━━━━━ Text
I agree that we have been able to automate a lot of jobs, but it's not like intellectual jobs have completely replaced physical labor. Electricians, phlebotomists, linemen, firefighters, caregivers, etc, etc, are jobs that current AI approaches don't even scratch. I mean, Boston dynamics has barely been able to get a robot to walk.

So no, we don't need to retrain them to be AI engineers if we have an active shortage of electricians and plumbers. Now, perhaps there aren't enough jobs—I haven't looked at exact numbers—but we still have a long ways to go before I think everything is automated.

Everything being slop seems to be the much more likely issue in my eyes[1].

[1] https://titotal.substack.com/p/slopworld-2035-the-dangers-of...

> as long as there's a simultaneous effort to help (especially those who are poor) transition to a new form of working.

Somehow everyone who says this misses that never in the history of the United States (and most other countries tbh) has this been true.

We just consign people to the streets in industrial quantity. More underserved to act as the lubricant for capitalism.

But... My local library has a job searching program? I have a friend who's learning masonry at a government sponsored training program? It seems the issue is not that resources don't exist, but that these people don't have the time to use them. So it's unfair to say they don't exist. Rather, it seems they're structured in an unhelpful way for those who are working double jobs, etc.

I see capitalism invoked as a "boogey man" a lot, which fair enough, you can make an emotional argument, but it's not specific enough to actually be helpful in coming up with a solution to help these people.

In fact, capitalism has been the exact thing that has lifted so many out of poverty. Things can be simultaneously bad and also have gotten better over time.

I would argue that the biggest issue is education, but that's another tangent...

> So it's unfair to say they don't exist. Rather, it seems they're structured in an unhelpful way for those who are working double jobs, etc.

I'll be sure to alert the next person I encounter working UberEats for slave wages that the resources exist that they cannot use. I'm sure this difference will impact their lives greatly.

Edit: My point isn't that UberEats drivers make slave wages (though they do): My point is that from the POV of said people and others who need the aforementioned resources, whether they don't exist or exist and are unusable is fucking irrelevant.
━━━━━━━━━━
• Exercises
a: In the AI-and-jobs discussion, why does the first commenter say displaced workers don't need to be retrained as AI engineers? Answer in one to three sentences.
b: Carry on the AI-and-jobs discussion from its last sentence.
The material after the AI-and-jobs discussion is not needed.
━━━━━ Material provided
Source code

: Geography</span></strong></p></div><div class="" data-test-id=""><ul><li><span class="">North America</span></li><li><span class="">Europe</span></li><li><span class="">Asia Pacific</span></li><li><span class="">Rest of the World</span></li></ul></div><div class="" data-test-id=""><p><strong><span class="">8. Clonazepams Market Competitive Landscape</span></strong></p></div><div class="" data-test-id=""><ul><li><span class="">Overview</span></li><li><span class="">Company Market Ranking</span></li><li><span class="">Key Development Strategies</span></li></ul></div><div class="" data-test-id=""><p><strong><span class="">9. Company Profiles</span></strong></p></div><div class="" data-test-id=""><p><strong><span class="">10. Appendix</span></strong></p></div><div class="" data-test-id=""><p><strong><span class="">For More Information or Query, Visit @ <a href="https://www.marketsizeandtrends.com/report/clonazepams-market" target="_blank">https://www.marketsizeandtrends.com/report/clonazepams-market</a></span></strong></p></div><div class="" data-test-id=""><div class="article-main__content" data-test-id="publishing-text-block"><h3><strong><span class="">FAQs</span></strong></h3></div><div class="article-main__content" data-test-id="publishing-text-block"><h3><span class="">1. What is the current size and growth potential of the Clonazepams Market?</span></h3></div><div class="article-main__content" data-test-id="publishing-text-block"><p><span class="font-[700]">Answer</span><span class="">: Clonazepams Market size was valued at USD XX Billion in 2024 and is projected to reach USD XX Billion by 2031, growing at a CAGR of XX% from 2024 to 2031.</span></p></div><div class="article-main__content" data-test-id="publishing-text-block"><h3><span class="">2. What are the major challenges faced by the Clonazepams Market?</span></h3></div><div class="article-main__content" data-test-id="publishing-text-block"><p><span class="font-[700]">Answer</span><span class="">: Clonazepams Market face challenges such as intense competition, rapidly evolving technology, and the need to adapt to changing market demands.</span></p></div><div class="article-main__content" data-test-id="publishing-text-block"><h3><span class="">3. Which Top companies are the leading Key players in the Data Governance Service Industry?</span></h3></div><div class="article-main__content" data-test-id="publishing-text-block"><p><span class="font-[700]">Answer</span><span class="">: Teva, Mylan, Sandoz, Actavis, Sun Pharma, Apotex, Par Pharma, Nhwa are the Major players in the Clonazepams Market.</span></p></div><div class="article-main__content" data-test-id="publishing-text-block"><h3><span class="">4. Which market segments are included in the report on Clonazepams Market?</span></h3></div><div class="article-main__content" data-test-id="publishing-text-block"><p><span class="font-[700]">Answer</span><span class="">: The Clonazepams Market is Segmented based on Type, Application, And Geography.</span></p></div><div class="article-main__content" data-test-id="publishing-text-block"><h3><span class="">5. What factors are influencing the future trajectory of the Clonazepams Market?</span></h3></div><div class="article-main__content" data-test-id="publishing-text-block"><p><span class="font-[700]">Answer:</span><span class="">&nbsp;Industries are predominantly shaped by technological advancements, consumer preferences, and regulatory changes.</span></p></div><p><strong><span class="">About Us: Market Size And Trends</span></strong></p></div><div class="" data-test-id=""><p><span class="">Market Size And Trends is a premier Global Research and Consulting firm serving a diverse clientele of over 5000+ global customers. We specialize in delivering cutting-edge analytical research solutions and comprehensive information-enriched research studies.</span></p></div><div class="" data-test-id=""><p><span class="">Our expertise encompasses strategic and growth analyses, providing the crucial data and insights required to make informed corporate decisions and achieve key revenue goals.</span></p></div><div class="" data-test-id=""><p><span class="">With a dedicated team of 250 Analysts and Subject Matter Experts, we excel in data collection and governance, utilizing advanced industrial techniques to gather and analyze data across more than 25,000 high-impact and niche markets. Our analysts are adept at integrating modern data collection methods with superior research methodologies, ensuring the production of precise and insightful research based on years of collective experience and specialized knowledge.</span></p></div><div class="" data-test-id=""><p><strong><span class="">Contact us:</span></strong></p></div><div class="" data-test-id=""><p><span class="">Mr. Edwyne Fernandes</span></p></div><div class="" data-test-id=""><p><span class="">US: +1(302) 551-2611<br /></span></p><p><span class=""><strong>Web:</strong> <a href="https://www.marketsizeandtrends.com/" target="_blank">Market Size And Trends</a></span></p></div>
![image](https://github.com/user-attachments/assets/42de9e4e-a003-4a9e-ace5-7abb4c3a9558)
━━━━━━━━━━
• Answers below
a: There is an active shortage of electricians and plumbers, and jobs like these are ones current AI approaches "don't even scratch." Workers can therefore move into physical trades that are still in demand.

b:
Slave wages? Like the wages for a factory worker in 1918[1]? $1300 after adjusting for inflation. And that was gruelling work from dawn to dusk, being locked into a building, and nickel and dimed by factory managers. (See the triangle shirtwaist factory). The average Uber wage is $20/hour[2]. Say they use 2 gallons of gas (60 mph at 30 mpg) at $5/gallon. That comes out to $10/hour, which is not great, but they're not being locked into factories and working from dawn to dusk and being fired when sick. Can you not see that this is progress? It's not great, we have a lot of progress to make, but it sure beats starving to death in a potato famine.

[1] https://babel.hathitrust.org/cgi/pt?id=mdp.39015022383221&se...

[2] https://www.indeed.com/cmp/Uber/salaries/Driver (select United States as location)

Replying to your edit: it is relevant, because it means people are trying but it isn't working. When people aren't trying, you have to get people to start trying. When people are trying but it isn't working, you have to help change the approach. Doubling down on a failing policy (e.g. we just need to create more resources) is failing to learn from the past.
At some point, you've stopped participating in good faith with the thread and are instead trying to push it towards some other topic; in your case, apparently, a moral challenge against Uber. I think we get it; can you stop supplying superficial rebuttals to every point made with "but UberEats employs [contracts] wave slaves"?
Yeah I see it as fair game
It’s not automation that is the problem, it’s that the fruits of that automation disproportionately go to those at the top. Don’t blame software engineering for that, blame capitalism.